Government wants hold on Social Security lawsuits
BY TERESA AUCH SCHULTZ firstname.lastname@example.org October 7, 2013 11:54PM
Updated: November 9, 2013 6:20AM
The federal shutdown is hitting more people in Northwest Indiana as federal judges have agreed to put on hold about a dozen civil lawsuits, including those against the Social Security Administration.
People who have had their applications for Social Security benefits denied can file suit against the department, seeking an appeal. But attorneys for the government say they can’t try these cases in U.S. District Court in Hammond until the shutdown is over. According to the U.S. Department of Justice, criminal cases will continue, but civil cases are being cut back.
“Obviously, any delay is bad news for anybody,” said Chicago attorney Fred Daley, who represents a client in Hammond.
Daley said federal attorneys want a 45-day delay, which was granted in 11 cases. Although lawsuits against the Social Security Administration are known for taking a long time — up to two years — adding even 45 days hurts people even more, Daley said. People who file such suits already have gone through the long process of applying for and being denied benefits.
Farley said the bigger problem for his clients is that the hold means they also can’t reapply for benefits, something he typically suggests they do while waiting on their appeal. This is especially hard for people who don’t have the benefit of another income in their house.
Farley also noted that he still has to pay his employees and contractors, so to generate income he might have to take on cases in other area. That means if a backlog of new cases grows before the shutdown ends, it will take some time before plaintiffs can get their cases moving forward.
“It’s a situation where longer and longer and longer delays have a significant impact on everybody,” Farley said.

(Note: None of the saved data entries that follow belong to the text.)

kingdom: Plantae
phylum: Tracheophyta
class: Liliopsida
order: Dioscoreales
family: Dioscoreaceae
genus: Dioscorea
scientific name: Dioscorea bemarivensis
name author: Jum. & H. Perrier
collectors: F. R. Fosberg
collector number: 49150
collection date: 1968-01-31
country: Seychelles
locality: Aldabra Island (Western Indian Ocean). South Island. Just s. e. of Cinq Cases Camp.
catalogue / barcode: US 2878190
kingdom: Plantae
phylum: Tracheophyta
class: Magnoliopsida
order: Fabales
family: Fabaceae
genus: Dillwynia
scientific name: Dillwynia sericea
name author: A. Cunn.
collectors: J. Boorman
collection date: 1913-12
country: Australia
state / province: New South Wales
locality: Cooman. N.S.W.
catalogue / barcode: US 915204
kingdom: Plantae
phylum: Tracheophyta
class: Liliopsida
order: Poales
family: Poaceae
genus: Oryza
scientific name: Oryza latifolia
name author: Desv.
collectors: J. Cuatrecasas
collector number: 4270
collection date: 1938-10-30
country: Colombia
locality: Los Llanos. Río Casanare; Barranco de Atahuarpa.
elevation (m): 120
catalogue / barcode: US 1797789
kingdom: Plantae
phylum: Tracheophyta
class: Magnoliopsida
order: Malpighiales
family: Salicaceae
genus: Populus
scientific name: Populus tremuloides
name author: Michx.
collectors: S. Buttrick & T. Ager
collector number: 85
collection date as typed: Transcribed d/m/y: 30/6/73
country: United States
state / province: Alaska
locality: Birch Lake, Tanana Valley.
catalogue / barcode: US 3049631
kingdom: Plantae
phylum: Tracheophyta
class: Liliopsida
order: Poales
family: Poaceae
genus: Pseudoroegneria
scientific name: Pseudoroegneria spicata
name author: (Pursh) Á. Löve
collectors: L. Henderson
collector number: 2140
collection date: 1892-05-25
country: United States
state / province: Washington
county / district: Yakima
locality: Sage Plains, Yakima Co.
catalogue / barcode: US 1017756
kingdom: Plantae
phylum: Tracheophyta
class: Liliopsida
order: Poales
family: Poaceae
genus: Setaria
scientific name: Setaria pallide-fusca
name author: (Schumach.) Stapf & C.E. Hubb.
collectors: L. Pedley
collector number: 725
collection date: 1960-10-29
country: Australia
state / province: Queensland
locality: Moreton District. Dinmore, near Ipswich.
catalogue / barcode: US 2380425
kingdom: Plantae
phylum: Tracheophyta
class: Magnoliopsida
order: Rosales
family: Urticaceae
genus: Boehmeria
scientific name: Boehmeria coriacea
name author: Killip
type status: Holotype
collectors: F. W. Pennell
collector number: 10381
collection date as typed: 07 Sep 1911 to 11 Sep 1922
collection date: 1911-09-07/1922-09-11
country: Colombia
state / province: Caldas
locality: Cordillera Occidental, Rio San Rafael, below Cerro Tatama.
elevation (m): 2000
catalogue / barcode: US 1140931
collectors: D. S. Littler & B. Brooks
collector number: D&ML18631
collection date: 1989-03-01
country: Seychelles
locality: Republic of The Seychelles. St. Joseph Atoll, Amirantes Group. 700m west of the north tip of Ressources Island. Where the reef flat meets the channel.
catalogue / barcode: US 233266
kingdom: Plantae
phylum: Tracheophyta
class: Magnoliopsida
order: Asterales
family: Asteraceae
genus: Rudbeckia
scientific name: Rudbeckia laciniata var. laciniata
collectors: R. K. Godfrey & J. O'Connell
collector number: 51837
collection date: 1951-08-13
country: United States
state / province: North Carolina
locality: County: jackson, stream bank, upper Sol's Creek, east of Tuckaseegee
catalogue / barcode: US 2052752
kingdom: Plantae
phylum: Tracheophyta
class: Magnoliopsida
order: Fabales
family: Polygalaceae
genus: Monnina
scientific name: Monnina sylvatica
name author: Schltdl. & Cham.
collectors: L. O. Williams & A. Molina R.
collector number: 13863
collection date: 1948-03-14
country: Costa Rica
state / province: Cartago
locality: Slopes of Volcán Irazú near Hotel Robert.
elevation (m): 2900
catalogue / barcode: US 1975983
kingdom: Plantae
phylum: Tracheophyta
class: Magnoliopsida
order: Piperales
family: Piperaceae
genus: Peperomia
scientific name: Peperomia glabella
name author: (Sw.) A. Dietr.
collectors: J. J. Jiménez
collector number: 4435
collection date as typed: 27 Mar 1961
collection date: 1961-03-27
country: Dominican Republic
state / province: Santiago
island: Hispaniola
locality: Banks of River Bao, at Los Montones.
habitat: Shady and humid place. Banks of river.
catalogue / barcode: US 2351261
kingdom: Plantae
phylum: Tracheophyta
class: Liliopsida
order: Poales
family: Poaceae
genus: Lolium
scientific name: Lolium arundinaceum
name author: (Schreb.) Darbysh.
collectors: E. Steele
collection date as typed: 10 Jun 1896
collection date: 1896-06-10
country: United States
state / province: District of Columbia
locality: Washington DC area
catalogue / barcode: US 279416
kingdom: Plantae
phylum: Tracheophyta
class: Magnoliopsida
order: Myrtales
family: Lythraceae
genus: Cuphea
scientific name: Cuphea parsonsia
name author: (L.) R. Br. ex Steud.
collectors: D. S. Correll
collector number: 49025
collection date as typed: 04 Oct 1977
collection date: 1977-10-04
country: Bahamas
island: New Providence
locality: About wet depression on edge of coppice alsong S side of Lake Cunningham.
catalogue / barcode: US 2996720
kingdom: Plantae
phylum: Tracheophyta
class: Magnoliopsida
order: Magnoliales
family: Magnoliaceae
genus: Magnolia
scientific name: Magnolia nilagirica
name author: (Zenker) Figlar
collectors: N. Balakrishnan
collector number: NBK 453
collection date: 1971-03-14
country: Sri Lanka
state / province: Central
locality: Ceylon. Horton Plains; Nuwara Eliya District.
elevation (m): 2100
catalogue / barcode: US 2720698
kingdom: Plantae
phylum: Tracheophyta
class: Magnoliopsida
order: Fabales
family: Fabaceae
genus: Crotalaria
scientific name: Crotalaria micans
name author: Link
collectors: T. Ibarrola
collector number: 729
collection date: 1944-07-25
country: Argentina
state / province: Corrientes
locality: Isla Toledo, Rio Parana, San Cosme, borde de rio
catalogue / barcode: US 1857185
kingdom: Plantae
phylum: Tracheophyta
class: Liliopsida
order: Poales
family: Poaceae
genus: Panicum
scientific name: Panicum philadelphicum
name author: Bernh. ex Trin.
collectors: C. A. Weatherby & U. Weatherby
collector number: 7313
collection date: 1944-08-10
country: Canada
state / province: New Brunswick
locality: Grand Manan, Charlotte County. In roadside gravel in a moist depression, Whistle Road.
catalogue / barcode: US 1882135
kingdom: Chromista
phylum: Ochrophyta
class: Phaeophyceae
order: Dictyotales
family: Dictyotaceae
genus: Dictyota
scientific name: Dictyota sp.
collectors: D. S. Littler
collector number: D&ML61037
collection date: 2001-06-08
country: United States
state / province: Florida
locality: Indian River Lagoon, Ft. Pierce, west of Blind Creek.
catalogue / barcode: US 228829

The shutdown is also stalling a lawsuit the U.S. Equal Employment Opportunity Commission filed against Ultra Food’s parent company, SVT LLC, in which the EEOC claimed the grocery store chain discriminated against women by not hiring them in night stocking positions. A hearing in the case was set for Oct. 17, but that was canceled Monday. It will be reset once the shutdown ends, according to court records.